_REQUIRED WORK:_ Answer with the number of lines in the records that contain "aplicación" and with nothing else.

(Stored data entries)
▬▬▬▬▬▬

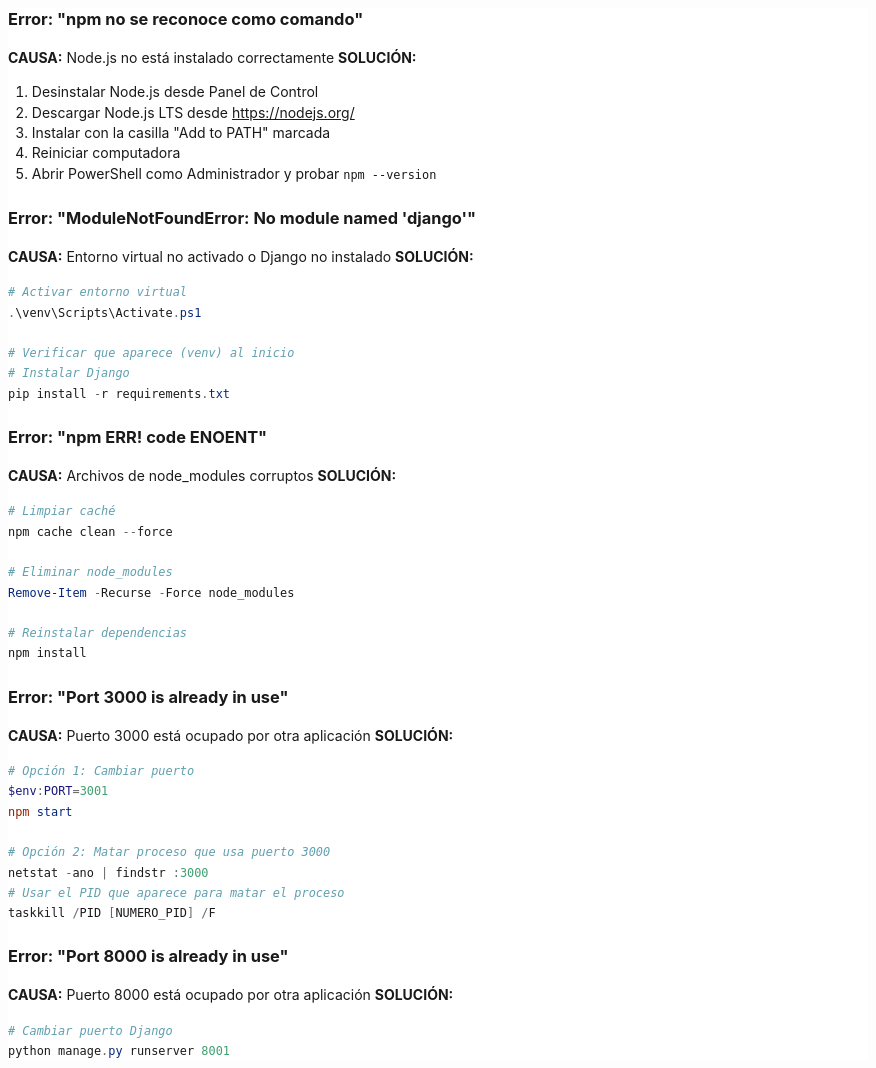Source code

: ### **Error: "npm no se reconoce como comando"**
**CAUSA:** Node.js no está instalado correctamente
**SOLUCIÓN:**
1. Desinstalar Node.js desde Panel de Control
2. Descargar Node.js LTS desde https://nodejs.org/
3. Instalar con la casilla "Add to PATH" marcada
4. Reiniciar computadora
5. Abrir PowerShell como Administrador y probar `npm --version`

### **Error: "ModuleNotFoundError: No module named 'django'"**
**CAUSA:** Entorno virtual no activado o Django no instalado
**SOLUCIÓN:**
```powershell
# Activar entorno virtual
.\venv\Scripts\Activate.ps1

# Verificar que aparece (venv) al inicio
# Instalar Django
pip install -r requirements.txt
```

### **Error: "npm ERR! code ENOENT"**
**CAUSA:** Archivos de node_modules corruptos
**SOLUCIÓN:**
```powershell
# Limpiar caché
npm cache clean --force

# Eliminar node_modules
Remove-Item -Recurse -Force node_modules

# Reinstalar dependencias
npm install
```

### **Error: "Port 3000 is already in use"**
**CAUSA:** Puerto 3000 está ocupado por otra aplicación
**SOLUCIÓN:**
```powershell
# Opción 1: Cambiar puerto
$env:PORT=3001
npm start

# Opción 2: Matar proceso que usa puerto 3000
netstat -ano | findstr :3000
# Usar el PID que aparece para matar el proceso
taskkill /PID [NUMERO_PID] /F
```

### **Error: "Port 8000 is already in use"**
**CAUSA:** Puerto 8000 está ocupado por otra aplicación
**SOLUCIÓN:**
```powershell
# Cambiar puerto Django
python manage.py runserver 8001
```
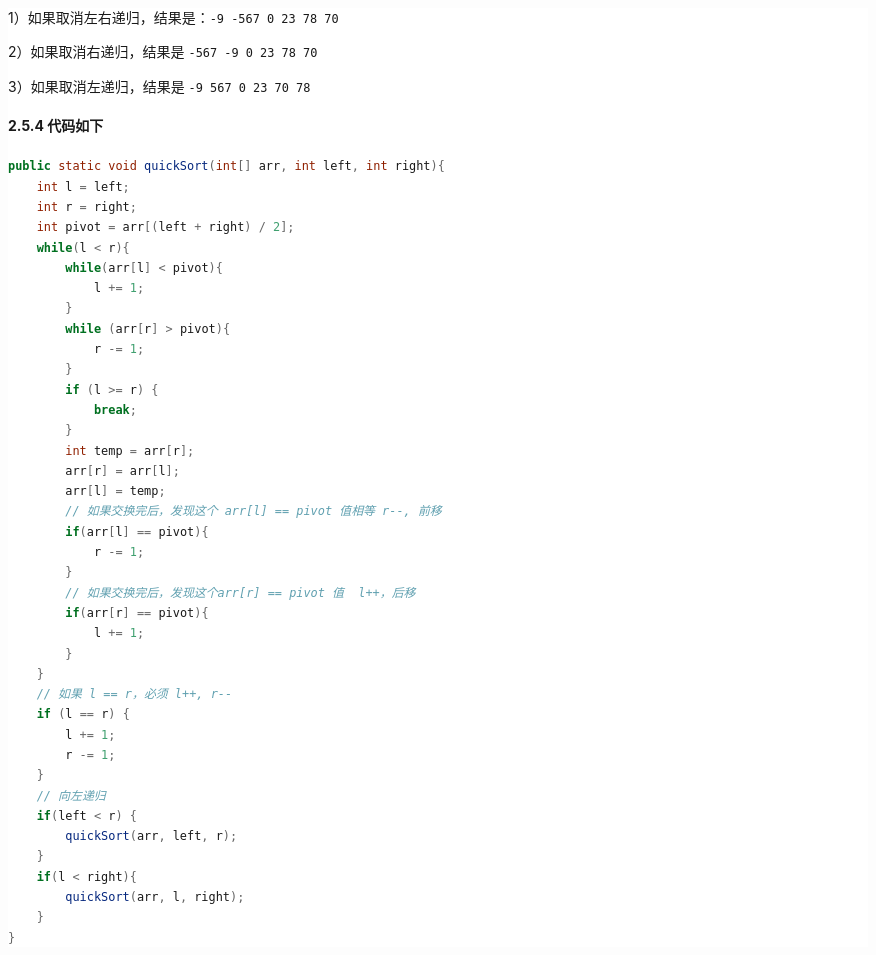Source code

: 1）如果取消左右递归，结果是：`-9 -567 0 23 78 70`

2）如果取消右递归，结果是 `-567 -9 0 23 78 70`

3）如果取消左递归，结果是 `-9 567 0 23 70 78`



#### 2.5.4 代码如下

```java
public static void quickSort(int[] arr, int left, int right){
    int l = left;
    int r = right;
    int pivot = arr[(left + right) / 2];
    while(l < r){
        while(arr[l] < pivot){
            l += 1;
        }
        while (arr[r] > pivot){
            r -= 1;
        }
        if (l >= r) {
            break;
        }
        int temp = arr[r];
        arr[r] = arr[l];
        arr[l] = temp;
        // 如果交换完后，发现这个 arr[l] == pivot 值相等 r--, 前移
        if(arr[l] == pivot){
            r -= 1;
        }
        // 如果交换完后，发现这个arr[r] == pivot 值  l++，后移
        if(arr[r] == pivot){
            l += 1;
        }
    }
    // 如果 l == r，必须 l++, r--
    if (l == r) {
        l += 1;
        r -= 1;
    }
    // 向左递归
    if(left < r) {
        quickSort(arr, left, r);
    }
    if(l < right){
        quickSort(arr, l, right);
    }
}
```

▬▬▬▬▬▬

_ANSWER TO THE PROBLEM:_ 2